Disk Access Time = Seek Time + Rotational Latency + Transfer Time
There are a number of scheduling algorithms as follows.
-
First Comes First Serve (FCFS) addresses requests in the order they arrive in the disk queue.
-
Shortest Seek Time First (SSTF) selects the request with the minimum seek time from the I/O queue based on the current head position.
-
SCAN algorithm takes into consideration the direction of disk head motion. Therefore, it keeps selecting the nearest requests towards one direction and then turns back to other directions taking the remaining requests based on the shortest seek time.
-
C-SCAN algorithm is like SCAN except that it serves the I/O requests as it moves only in one direction. I.e., it selected the shortest seek time first towards one direction and when it reaches the end it starts again from the beginning.

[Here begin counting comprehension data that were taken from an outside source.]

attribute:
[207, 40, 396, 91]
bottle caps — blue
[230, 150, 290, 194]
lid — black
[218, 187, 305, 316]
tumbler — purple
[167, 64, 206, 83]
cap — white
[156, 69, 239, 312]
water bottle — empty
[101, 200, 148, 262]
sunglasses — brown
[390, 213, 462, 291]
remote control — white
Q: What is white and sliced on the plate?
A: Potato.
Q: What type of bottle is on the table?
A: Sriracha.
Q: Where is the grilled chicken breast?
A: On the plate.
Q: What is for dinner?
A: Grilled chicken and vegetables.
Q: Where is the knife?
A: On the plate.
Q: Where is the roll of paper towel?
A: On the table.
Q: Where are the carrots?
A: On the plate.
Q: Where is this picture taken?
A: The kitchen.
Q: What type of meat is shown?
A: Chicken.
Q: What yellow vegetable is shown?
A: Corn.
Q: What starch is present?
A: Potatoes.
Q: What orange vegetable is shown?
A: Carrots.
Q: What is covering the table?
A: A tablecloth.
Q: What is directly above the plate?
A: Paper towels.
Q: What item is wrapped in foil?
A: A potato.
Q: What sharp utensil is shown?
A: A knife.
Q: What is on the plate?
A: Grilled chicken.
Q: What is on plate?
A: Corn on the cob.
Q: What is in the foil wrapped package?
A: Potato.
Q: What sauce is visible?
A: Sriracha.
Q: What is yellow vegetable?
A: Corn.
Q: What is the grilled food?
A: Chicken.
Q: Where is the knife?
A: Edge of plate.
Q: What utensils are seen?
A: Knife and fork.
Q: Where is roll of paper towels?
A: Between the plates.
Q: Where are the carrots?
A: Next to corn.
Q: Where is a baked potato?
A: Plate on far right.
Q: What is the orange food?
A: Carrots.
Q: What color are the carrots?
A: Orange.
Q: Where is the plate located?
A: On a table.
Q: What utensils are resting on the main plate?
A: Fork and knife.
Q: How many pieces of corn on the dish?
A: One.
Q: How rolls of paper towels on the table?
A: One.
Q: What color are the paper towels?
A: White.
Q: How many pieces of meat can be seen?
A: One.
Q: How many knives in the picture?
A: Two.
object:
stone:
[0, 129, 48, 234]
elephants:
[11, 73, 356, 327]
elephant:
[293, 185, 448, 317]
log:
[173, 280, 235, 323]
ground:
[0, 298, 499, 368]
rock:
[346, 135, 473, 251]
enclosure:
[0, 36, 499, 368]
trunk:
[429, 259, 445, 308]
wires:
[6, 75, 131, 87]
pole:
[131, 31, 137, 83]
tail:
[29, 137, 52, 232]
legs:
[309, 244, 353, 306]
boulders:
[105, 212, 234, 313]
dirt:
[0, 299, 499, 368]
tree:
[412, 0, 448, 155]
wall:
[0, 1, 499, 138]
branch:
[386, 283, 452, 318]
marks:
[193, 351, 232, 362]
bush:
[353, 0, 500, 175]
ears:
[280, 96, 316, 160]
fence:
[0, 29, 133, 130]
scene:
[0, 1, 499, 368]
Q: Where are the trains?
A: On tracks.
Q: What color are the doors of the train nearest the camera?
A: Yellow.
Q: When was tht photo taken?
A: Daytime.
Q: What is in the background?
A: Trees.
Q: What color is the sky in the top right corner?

Lock and C-Lock algorithms are like SCAN and C-SCAN except for, they don’t have to come exactly to the end (The first of last cylinder in the disk), instead, they keep moving till the position of the last I/O request in that direction and then they turn back (as in Lock) or start from the bigging (C-Lock).
Raid Systems
Reliable storage involves the use of multiple software and hardware techniques to assure data integrity on the storage devices. Some reliable storage mechanisms include the following.
-
Redundant Array of Independent Disks (RAID) is a data storage technology that assures data integrity by using disk arrays with redundancy.
-
Backup & Recovery mechanisms use copies of important data to reinstate its integrity in case of any damage or loss of data.
-
Snapshot means a system view backup at a specific point of time before taking some action or making a critical change to the system.
-
Replication is a systematic duplication of data change activities separate data storage sites
Redundant Array of Independent Disks (RAID) is a data storage technology that assures data integrity by combining multiple physical disk drives into one or more logical drives and creating redundant copies of data on various structures of disk arrays. We call the disk array structures used in these system RAID levels. The different RAID levels vary concerning third target quality criteria: data integrity, access speed, and storage capacity. All RAID system structures maintain the following design criteria.
- Single drive access: disk arrays are viewed as a single logical drive.
- Data distribution: across multiple disk drives.
- Data recoverability: guaranteed by using some forms of redundancy.
RAID solutions come in seven different levels as follows
-
RAID level 0 the data evenly across multiple disks (AKA striping) to allow using them as one storage unit.
-
RAID level 1 maintains a redundant copy of each disk (AKA mirroring)
-
RAID level 2 provides an efficient and low-cost model using hamming code redundancy (in only three disks) instead of a data duplication model.
-
RAID level 3 provides high data transfer rates by using the bit-parity redundancy model in one disk only.
-
RAID level 4 provides high I/O request rates by using the block-parity redundancy model.
-
RAID level 5 provides interleaved parity model and avoids a Single point of failure.
-
RAID level 6 provides a dual interleaved parity model and extremely high system availability.